Football is known as the beautiful game throughout the globe, and we don’t think that’ll ever stop being the case. While there are many, many issues from the world stage to the grassroots game that we want to see get fixed in the next few years, we also realise that you can’t get everything you want.
In terms of a ‘broader spectrum’ of what we love about football, it’s the determination of the fans, players, managers and media members in equal measure. There’s a passion for this game that does funny things to a person, to the point where we’d argue that the majority of fans can be considered ‘fanatical’.
The big puzzle
Interestingly enough this summer is full to the brim with international football tournaments and general qualifiers that we can enjoy, and in the midst of all that, football itself is benefitting more from another sport than its own. Why? Because cricket, that’s why.

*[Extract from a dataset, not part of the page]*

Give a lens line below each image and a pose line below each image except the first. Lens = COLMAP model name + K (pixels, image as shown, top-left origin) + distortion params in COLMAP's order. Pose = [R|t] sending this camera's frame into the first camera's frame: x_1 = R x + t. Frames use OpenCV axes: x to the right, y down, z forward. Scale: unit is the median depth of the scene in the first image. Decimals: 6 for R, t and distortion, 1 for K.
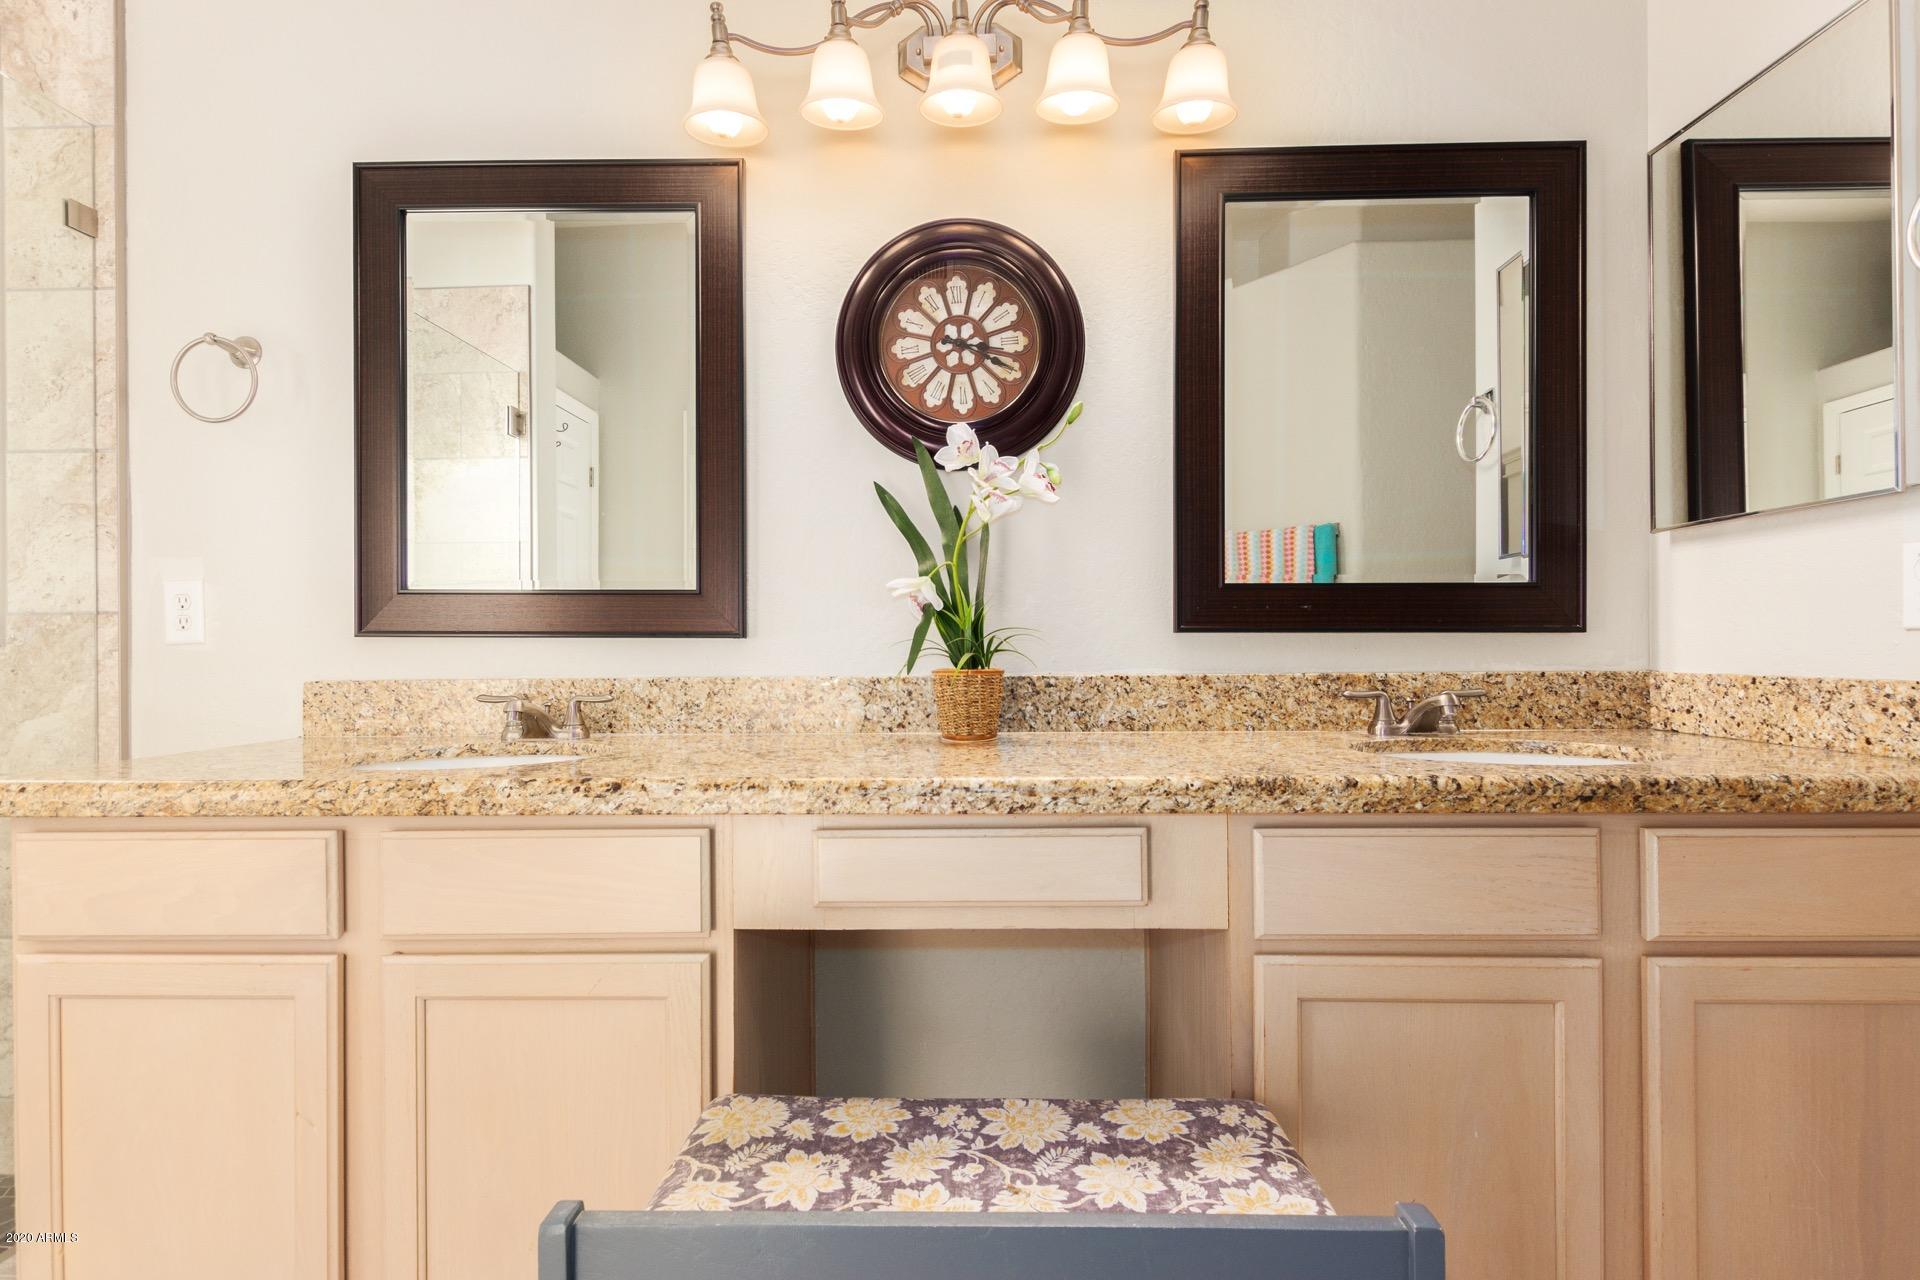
lens RADIAL K [[883.1, 0, 959.3], [0, 883.1, 638.6], [0, 0, 1]] dist [0.010171, -0.002408]
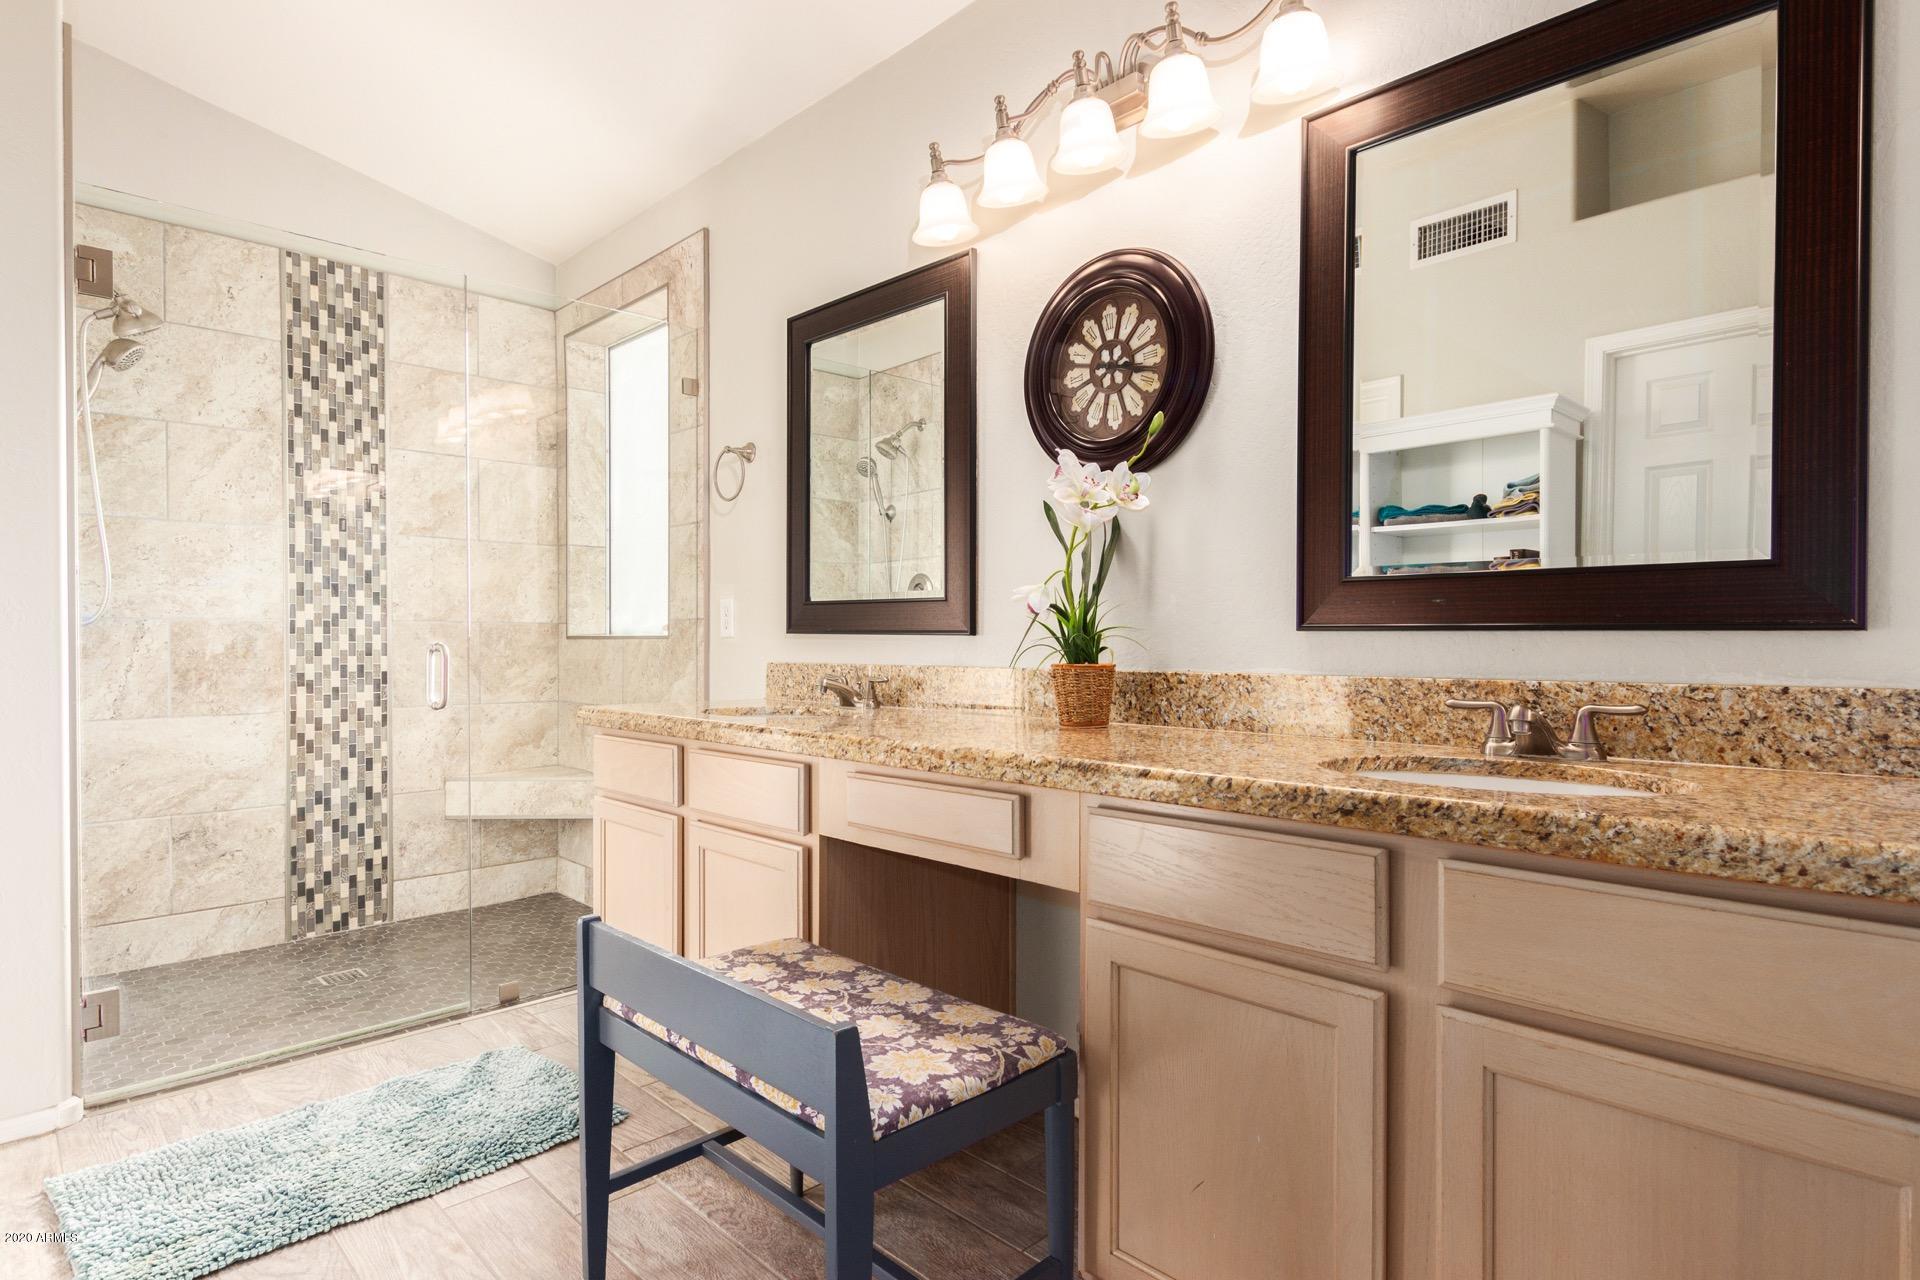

A lot of American fans out there probably would’ve heard of cricket before, but may not have gone too ‘in depth’ when it comes to exploring the ins and outs of the sport. In all honesty there isn’t too much to get excited about from our point of view, but give credit where its due: it’s always intriguing when the World Cup comes on. This year, it’s being held in England, and you may have heard (as reported by BBC) that they’ve experienced more than a few problems with the rainfall as of late.
The rain has forced three games to be either shortened or outright cancelled, with the teams involved receiving one point apiece as a result. Pakistan and Australia have been able to play today, as reported by The Guardian, but that isn’t really the point here.
Ball > bat
The point is that there are still high level sports out there that still depend entirely on the weather. While we understand that it can be difficult, and that cricket is a very specific kind of sport, we’re in 2019 now, not the 80s and 90s. Planning a tournament in somewhere like England & Wales, where it’s known to rain pretty heavily and pretty frequently, just seems like a massive waste of time.
On the opposite end of the spectrum, in the world of football, we’d argue that you would never see something like this happen. Sure, if the weather is bad enough then they’ll cancel to ensure the safety of the fans, but a bit of rain? That never hurt anyone (for the most part).
We appreciate and respect the art of cricket, but this once again reiterates why football is by far the greatest sport in the world. It doesn’t bow down to certain pressures and scrutiny, and throughout the globe it is rightly celebrated for being so overwhelmingly diverse in its ability to deal with situations like these.
We may just be parading the point around for no reason whatsoever, but let’s face it, these are the kinds of things we are forced to get excited about in the summer months.